**RECORDS FOR THIS TASK:**

↓

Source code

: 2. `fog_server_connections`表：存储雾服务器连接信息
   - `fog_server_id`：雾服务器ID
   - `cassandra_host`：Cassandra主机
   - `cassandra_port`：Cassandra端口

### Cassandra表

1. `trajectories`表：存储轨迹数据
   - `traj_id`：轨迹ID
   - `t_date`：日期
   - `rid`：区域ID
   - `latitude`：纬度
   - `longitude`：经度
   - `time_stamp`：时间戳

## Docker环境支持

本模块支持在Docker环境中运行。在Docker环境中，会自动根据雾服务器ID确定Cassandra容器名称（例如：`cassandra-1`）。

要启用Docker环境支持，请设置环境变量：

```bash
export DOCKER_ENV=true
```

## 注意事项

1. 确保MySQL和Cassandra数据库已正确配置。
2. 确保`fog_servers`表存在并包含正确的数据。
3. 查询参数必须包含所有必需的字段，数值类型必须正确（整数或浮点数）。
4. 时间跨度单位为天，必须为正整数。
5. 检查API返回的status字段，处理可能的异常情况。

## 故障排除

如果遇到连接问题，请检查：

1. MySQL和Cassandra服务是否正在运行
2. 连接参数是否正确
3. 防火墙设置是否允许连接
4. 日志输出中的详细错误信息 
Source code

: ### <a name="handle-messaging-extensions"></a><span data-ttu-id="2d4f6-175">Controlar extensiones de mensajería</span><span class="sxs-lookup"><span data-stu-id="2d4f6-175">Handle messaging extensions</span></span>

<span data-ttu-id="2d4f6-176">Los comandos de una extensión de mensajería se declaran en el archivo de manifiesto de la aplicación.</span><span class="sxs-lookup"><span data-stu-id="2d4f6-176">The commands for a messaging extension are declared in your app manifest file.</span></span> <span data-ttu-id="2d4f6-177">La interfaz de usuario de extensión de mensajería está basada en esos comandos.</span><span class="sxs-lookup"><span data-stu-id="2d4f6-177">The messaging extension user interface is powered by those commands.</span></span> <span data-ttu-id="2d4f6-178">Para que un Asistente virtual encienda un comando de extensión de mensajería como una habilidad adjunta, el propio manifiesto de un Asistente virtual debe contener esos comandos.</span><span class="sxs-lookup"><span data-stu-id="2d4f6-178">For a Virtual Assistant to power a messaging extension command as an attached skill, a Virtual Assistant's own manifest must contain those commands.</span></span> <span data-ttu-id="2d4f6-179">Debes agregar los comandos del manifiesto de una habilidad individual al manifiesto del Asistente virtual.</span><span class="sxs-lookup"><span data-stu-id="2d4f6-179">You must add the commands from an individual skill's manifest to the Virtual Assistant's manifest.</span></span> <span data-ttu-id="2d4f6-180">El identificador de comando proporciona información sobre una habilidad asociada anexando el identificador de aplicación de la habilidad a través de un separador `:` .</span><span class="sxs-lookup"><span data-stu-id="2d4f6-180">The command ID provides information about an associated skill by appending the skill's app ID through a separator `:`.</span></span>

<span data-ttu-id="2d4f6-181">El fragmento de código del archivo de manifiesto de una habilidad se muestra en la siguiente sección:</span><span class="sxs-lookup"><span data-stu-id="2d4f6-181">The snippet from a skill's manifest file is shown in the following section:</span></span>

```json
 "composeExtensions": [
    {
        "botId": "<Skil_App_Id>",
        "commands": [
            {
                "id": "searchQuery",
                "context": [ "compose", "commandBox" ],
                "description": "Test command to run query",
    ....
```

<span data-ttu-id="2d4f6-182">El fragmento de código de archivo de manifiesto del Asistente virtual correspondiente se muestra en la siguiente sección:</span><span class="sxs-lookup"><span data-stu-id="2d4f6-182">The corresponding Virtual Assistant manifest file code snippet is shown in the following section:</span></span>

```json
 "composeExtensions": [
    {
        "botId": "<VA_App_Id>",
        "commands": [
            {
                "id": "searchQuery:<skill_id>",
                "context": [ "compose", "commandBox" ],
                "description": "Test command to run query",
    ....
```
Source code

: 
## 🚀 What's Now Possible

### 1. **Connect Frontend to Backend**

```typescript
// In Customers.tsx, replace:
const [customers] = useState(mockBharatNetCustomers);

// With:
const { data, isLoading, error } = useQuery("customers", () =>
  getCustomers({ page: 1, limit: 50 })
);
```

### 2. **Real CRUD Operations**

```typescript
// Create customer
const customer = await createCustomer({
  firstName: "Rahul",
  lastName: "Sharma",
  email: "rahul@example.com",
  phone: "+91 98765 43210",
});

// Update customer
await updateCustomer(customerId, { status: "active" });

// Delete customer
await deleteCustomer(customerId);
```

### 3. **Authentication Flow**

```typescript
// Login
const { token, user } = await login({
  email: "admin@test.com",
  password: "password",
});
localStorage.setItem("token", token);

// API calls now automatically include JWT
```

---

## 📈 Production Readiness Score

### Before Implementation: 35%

↑

**WHAT IS EXPECTED:** Looking at the entries above, can you reproduce exactly the lines from the one that holds "2. 连接参数是否正确" through the one that holds "extensiones de mensajería</span><span", and only those?

**YOUR RESPONSE:**
2. 连接参数是否正确
3. 防火墙设置是否允许连接
4. 日志输出中的详细错误信息 
Source code

: ### <a name="handle-messaging-extensions"></a><span data-ttu-id="2d4f6-175">Controlar extensiones de mensajería</span><span class="sxs-lookup"><span data-stu-id="2d4f6-175">Handle messaging extensions</span></span>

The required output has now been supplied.